“Yes,” she said, gently. “I never guessed it! And now we must part—I must lose my friend! But I am grateful—ah, so grateful. You speak as if I were so far above you! You forget that I also am alone, and lowlier than yourself, for I am a woman, while you are a man, with all the world before you.”
“No,” he said; “all the world lies behind me. Losing you I say good-by to any hope of happiness; good-by to ambition! Percy Levant and the world have done with each other from to-night!”
“Oh, no! no!” she murmured, pleadingly. “You do not know! If I told you that I am not worthy of your love; that I am not only poor and friendless, but”—her face went paler, and her lips quivered—“but nameless! That my life has been wrecked——”

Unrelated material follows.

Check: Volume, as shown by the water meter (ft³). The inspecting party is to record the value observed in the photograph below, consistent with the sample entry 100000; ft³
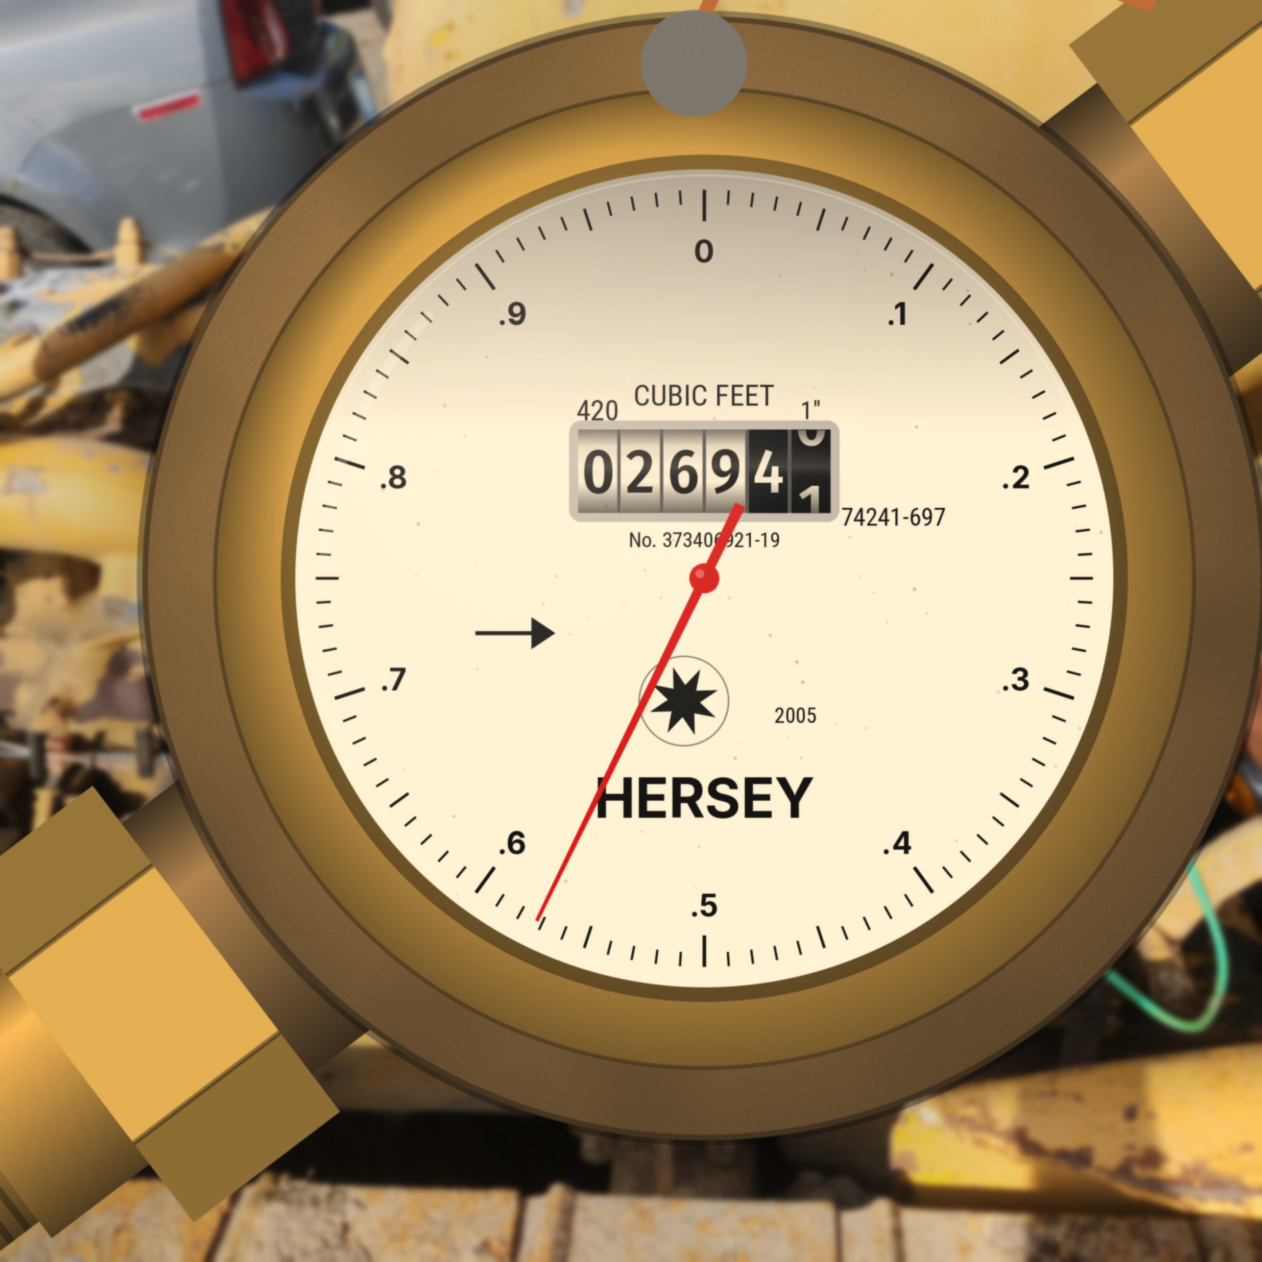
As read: 26940.57; ft³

“Wait! wait!” he said, with a strange expression on his face, his voice suddenly hoarse. “Tell me nothing! I know—I know as surely as that these stars are above us, that not an ignoble thought, not one unworthy deed, has ever stained your life. What sorrows have come to you have been undeserved. Nothing could shake my faith in you, my queen, for you are my heart’s queen. Ah, Doris, give yourself to me from to-night! Let me make a fresh life for you; let me teach you to forget the past; let me make the future for you! Say yes, for my sake—or your own! Yes, for your own! See how confident I am that I can make you forget—make you happy! It is my love gives me confidence. I ask for so little—I don’t ask you to love me! I ask you to confide yourself and your future to me. I know that I shall win your love—I am not afraid.” His face lit up as if transfigured by the hope that had sprung up within his breast. “With you by my side I can face the world, and vanquish it! Doris! Doris!”
She put her hand to her eyes, and her lips quivered.
“And you will be content?” she murmured, almost inaudibly. “Content to accept so little for all you offer me—for so much love?”
“Content? Yes!” he responded, fervently, with a world of meaning in his voice. “Yes, I shall be content! I can guess, though you shall tell me nothing now, dearest, that there has been some one else, some other man, who proved unworthy the great treasure of your love, that you have not forgotten him, and the sorrow he caused you! I ask nothing! I am content to wait, and win back your heart for myself, and I shall win it! Now, my queen, give me my sentence,” and he held his hand out to her.
Half-dazed by his passionate pleading, touched by the generosity of his faith and belief in her, thinking of him and not of herself, Doris slowly let her hand fall into his.
He did not take her in his arms, but his hand closed on hers and held it in a close grasp, then, as he pressed his lips to it, he murmured: “My queen! my queen!” with a passionate reverence that would have moved a harder heart than Doris’.
She drew her hand from his clasp gently, and he did not offer to retain it, as if he meant to show her that his promise to be content to wait until he had won her love was something more than an empty phrase.